WHAT THE TASK REQUIRES: Look through the data below and work out how many lines hold "mood"; state only the number.

START PROVIDED MATERIAL

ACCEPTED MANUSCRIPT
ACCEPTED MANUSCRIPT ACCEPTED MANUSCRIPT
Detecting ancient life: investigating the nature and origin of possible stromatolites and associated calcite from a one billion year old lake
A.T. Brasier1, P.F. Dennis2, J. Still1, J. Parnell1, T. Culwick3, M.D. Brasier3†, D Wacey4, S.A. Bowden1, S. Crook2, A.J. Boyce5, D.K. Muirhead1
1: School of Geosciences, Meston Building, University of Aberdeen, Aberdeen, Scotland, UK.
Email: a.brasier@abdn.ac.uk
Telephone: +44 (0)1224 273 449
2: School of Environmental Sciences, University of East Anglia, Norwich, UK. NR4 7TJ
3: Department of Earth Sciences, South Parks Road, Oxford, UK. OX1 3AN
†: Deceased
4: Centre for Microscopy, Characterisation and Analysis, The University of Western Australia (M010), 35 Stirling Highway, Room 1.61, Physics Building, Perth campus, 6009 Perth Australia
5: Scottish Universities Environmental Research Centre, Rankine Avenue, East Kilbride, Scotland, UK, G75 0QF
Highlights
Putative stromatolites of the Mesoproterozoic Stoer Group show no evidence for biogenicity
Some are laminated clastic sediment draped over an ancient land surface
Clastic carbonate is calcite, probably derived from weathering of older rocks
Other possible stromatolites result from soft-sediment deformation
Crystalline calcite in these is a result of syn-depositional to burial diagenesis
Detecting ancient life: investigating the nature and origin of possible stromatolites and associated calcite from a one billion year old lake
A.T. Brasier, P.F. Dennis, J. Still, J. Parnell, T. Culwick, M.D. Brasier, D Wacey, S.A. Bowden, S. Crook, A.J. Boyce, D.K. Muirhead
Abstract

END PROVIDED MATERIAL
START PROVIDED MATERIAL

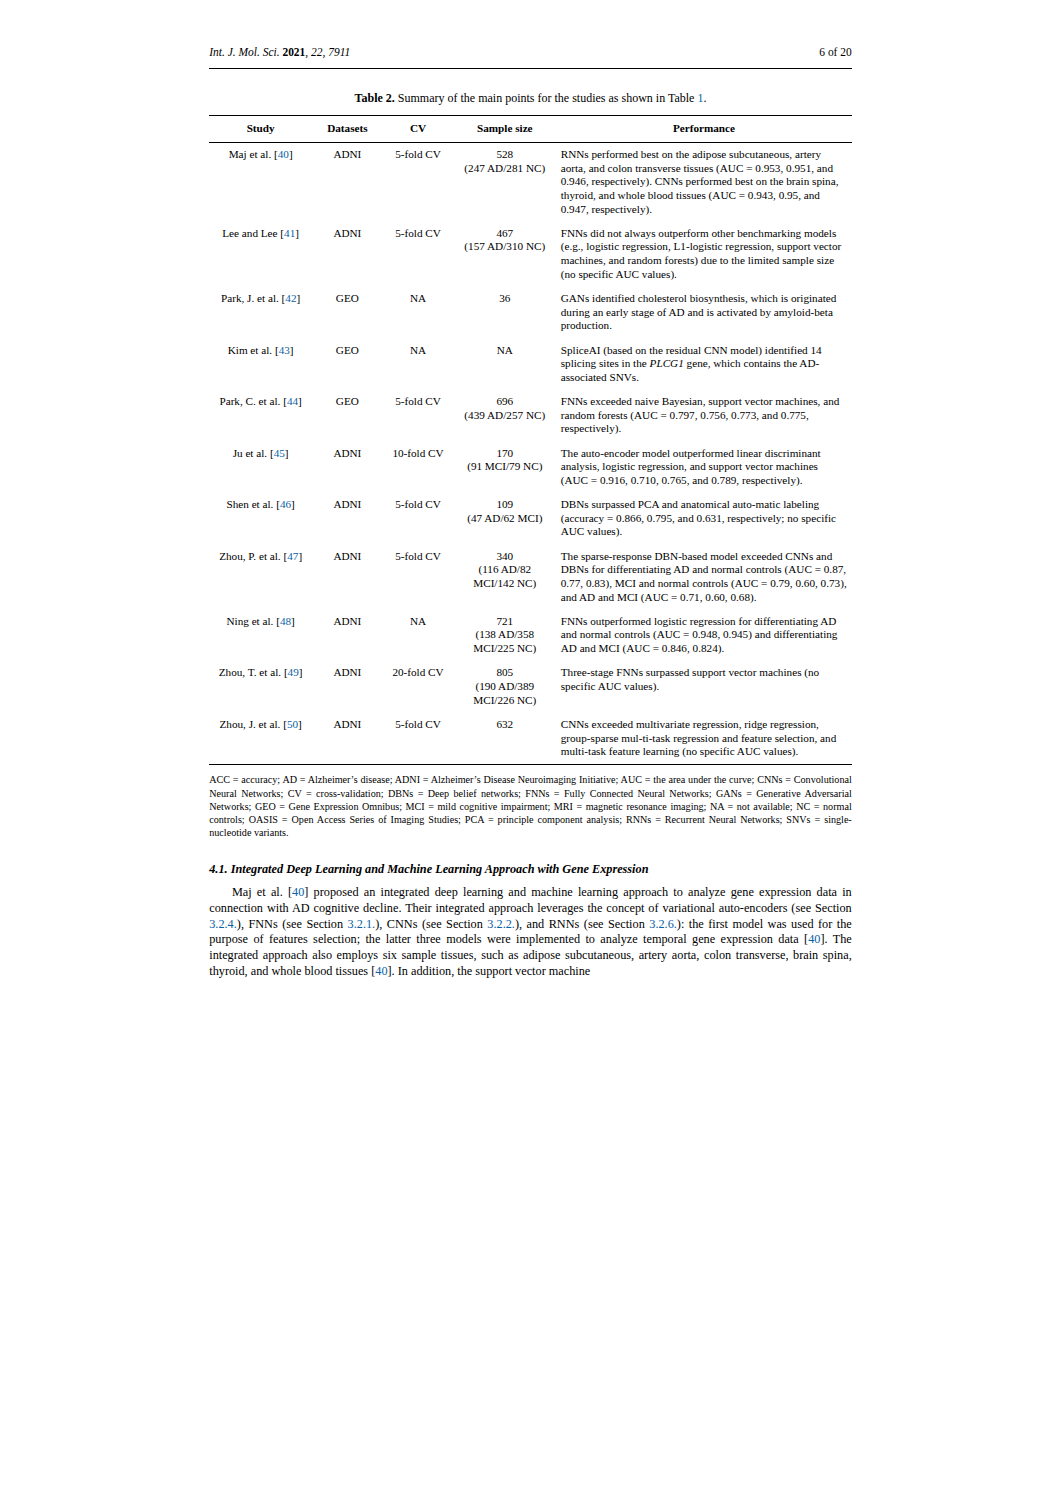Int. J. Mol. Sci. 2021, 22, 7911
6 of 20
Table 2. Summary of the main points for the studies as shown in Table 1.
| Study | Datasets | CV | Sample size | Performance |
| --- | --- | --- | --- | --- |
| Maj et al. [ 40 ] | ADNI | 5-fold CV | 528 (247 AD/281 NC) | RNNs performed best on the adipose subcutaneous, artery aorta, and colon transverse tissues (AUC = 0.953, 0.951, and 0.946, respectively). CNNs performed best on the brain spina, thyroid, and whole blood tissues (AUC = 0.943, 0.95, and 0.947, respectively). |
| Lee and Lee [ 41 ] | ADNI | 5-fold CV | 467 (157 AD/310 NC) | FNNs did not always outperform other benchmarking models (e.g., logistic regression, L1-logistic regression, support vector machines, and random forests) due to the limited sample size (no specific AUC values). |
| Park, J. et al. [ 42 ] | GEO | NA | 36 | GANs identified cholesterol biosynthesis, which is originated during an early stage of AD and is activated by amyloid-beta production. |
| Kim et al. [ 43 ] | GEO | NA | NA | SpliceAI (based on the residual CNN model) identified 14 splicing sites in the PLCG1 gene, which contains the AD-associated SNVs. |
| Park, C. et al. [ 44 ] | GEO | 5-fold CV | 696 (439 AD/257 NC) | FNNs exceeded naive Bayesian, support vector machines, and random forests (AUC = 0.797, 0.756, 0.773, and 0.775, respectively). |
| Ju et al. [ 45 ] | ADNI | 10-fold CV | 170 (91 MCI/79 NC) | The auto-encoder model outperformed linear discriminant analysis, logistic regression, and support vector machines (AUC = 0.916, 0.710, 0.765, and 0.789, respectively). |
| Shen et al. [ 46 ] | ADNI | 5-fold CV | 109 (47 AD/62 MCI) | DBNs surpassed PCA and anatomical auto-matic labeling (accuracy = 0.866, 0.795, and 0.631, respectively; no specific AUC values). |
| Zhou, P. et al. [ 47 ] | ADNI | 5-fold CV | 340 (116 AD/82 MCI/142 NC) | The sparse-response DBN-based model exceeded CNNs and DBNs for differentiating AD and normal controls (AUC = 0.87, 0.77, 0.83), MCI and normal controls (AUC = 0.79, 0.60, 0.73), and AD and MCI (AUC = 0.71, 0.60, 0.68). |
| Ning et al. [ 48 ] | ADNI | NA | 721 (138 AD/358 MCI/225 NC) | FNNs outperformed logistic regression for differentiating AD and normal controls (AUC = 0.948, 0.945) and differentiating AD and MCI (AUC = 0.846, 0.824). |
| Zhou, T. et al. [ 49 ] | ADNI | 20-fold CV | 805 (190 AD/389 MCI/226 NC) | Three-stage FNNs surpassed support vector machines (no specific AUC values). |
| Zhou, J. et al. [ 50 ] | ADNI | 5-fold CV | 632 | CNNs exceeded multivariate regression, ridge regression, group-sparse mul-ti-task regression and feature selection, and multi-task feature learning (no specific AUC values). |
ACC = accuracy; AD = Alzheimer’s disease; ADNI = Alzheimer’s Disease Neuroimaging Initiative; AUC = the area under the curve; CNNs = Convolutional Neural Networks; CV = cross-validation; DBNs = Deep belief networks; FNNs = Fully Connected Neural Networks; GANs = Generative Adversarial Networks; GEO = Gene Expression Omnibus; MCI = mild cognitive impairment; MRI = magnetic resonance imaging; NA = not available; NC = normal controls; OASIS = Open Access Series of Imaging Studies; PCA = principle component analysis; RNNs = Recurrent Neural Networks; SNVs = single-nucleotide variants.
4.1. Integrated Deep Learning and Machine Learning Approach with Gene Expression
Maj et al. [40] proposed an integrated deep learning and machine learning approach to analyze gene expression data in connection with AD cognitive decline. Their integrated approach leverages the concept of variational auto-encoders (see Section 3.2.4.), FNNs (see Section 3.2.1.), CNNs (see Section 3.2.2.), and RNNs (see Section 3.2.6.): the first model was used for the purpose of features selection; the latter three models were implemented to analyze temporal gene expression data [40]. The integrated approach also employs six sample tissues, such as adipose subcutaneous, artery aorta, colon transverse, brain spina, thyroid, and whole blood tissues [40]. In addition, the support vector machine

END PROVIDED MATERIAL
START PROVIDED MATERIAL

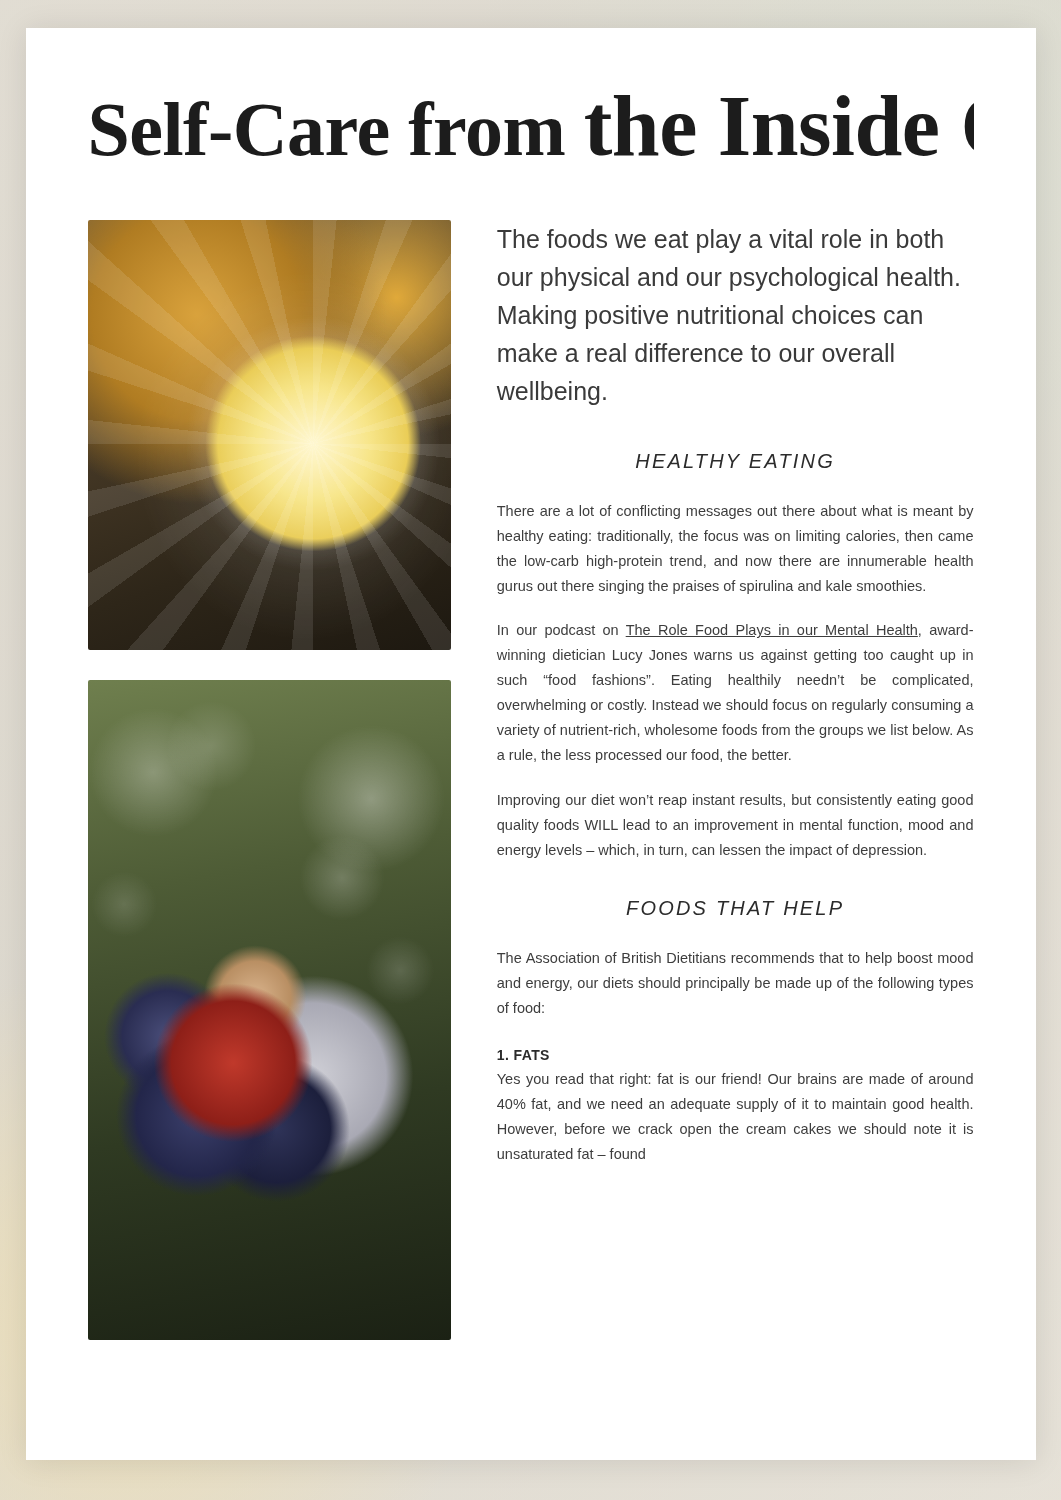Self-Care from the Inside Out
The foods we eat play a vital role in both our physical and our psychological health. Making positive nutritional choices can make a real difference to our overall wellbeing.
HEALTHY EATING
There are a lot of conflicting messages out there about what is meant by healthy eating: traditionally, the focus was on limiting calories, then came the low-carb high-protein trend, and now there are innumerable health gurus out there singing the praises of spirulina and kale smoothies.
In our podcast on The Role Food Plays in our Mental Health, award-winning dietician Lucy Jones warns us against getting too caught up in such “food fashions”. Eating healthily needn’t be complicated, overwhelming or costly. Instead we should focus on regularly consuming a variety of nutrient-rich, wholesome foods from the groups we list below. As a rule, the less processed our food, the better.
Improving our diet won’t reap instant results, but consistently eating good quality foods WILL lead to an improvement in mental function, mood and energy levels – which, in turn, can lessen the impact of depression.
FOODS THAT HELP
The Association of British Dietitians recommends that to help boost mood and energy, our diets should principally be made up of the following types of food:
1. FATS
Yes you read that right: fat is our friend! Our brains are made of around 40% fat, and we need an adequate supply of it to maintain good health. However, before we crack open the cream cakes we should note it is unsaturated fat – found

END PROVIDED MATERIAL

ANSWER FOR THIS EXERCISE: 2